The other problem is that EMTALA is an unfunded mandate. This means that hospitals are required to follow the rules of EMTALA no matter what the cost may be to the individual hospital.
Often it depends on why the patient is there — which often is near impossible to discern in the first place. Others are straightforward: hypochrondriacs? Easy.
Refer to psych. For drug seekers (note: boy would these patients be easier to spot a mile away if we had some sort of national medical record), make sure
they’re only drug-seeking, and get them out.
Others seemingly have nothing better to do. While I’d argue that perhaps job resources, education, and opportunities in the long term and for future generations might be a better solution, I’ll stick to health care for now.
If we want these patients to either stop seeking care altogether (not good to alienate people from the health care system, I’d argue, see my other posts in this series) or start seeking more appropriate care, then we’ve got to use our carrots (rewards) and our sticks (punishments) to lead the donkey.
Maybe we just need to offer better options. For some patients who simply don’t know any better, and for whom a stern lecture by a doctor isn’t going to educate them, they just need another place to go besides the Emergency Department. For these patients, we should be supporting our community health centers for after-hours clinics. They’re usually just as well-placed and located as hospitals, they provide more appropriate care settings at much lower costs, and they would also get a patient tied in for follow-up at the clinic, maybe even start seeing a physician on a regular basis. These after-hours clinics should be funded, like EMTALA (see below).

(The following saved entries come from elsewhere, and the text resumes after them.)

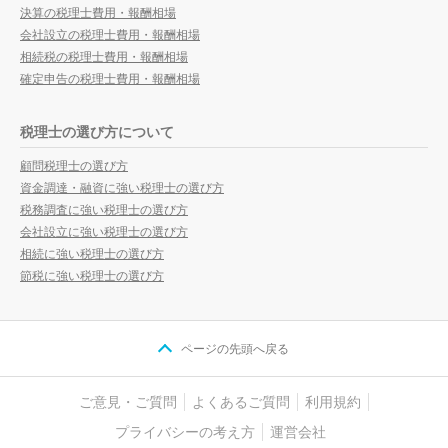
決算の税理士費用・報酬相場
会社設立の税理士費用・報酬相場
相続税の税理士費用・報酬相場
確定申告の税理士費用・報酬相場
税理士の選び方について
顧問税理士の選び方
資金調達・融資に強い税理士の選び方
税務調査に強い税理士の選び方
会社設立に強い税理士の選び方
相続に強い税理士の選び方
節税に強い税理士の選び方
ページの先頭へ戻る
ご意見・ご質問
よくあるご質問
利用規約
プライバシーの考え方
運営会社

For other patients, they need a stick, as the niceities of education and better options simply don’t appeal to their finer sensibilities. Two possibilities here: perhaps it’s three strikes out at the olllld ballll game. Once a patient has been seen for non-urgent care (which would obviously need to be defined) three times, they no longer qualify for EMTALA at the hospital. If they return, they get a vital signs screening by a triage nurse, and barring no abnormal vitals or other gross, obvious issues, they are turned away. Another possibility would be charging a patient for non-urgent issues. We say, “Sure, we’re happy to evaluate you,” but if you are not even urgent (remember, you’re at an Emergency Department), you’ll be charged. (Note: this latter option I don’t support if there are no other options for these patients, which is why I think we should offer after-hours clinics.)
Finally, funding. A colleague of mine likes to say that a heavenly program can be hell if not funded appropriately, and maybe this would lead to a chain reaction of EMTALA fixes. If the federal government (read: taxpayers) had to start paying for EMTALA care (note: we already are, in the prices of higher costs to subsidize unreimbursed care), we would immediately see the true costs, and take actions to fix it. Currently, it’s all just buried in inflated prices and percentages of costs and losses in hospital account ledgers. Either way, EMTALA care needs to be funded. Some states are trying to partially fund this effort by passing certain taxes, but a national source makes more sense, since it’s a national law.
(Note: “Repeal EMTALA” enthusiasts are either kidding themselves, heartless, or living on Mars. If you believe that Emergency Departments in the United States should check for insurance in the ambulance bay or require a funds verification before they see a septic patient or one after a bad car accident, like they do in India, you might as well stop reading. We’re not going to see eye-to-eye anyway. For-profit hospitals would have no problem doing this, and it’s unethical and immoral.)